▶ [Your assignment] Write out exactly the lines below that run from the line containing "root of tail: (1027, 419)" through the last line of the records.

▶ [Saved data entries]
:::

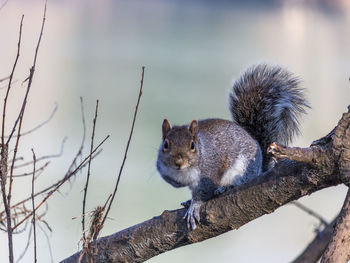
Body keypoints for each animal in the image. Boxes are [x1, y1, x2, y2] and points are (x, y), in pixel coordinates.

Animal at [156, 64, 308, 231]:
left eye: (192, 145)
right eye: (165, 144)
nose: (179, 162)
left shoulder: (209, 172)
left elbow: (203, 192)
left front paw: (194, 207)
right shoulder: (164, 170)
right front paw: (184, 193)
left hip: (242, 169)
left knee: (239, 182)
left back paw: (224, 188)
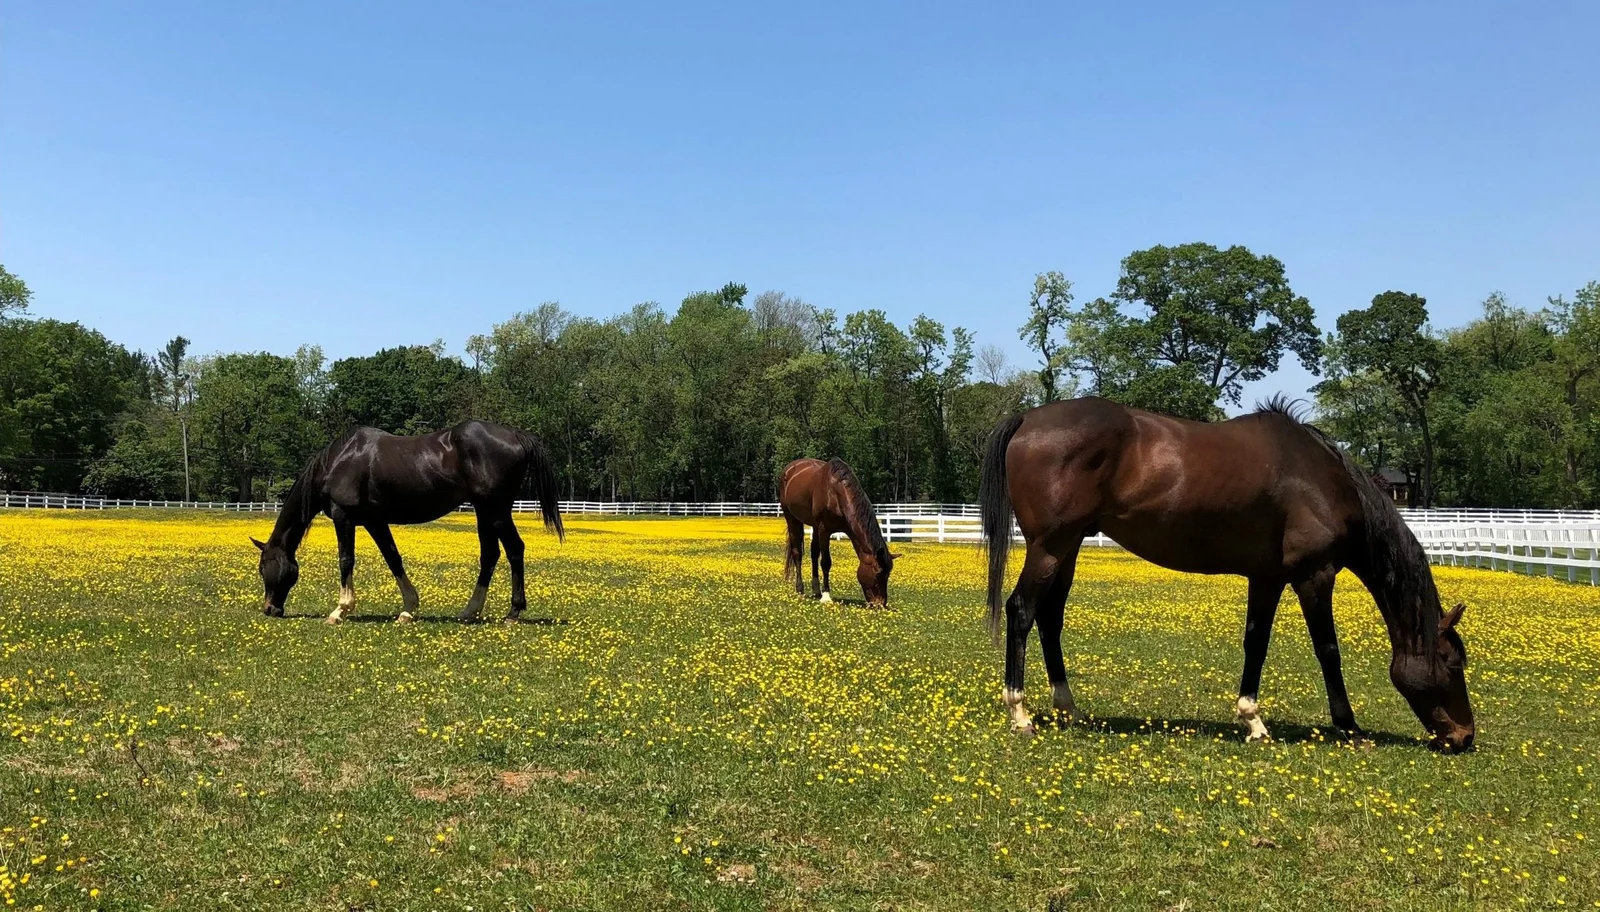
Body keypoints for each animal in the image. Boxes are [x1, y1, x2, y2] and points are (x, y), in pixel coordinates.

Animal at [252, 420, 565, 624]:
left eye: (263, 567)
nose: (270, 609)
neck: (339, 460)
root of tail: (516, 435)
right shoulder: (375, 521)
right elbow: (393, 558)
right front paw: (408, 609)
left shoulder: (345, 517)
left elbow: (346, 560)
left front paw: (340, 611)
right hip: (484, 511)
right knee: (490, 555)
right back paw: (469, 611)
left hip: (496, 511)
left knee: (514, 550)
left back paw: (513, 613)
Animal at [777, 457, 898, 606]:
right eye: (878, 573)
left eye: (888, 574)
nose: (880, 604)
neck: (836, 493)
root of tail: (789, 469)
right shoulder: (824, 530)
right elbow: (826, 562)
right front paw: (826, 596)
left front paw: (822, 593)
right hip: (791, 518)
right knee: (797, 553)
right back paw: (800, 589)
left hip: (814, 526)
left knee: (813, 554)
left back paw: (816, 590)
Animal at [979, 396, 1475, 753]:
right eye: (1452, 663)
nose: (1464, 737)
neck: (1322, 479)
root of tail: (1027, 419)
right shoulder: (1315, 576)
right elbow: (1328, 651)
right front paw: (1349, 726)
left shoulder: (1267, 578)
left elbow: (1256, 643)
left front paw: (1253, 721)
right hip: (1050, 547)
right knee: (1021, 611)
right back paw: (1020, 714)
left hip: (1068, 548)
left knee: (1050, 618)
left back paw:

:::

▶ [Written answer]
root of tail: (1027, 419)
right shoulder: (1315, 576)
right elbow: (1328, 651)
right front paw: (1349, 726)
left shoulder: (1267, 578)
left elbow: (1256, 643)
left front paw: (1253, 721)
right hip: (1050, 547)
right knee: (1021, 611)
right back paw: (1020, 714)
left hip: (1068, 548)
left knee: (1050, 618)
left back paw:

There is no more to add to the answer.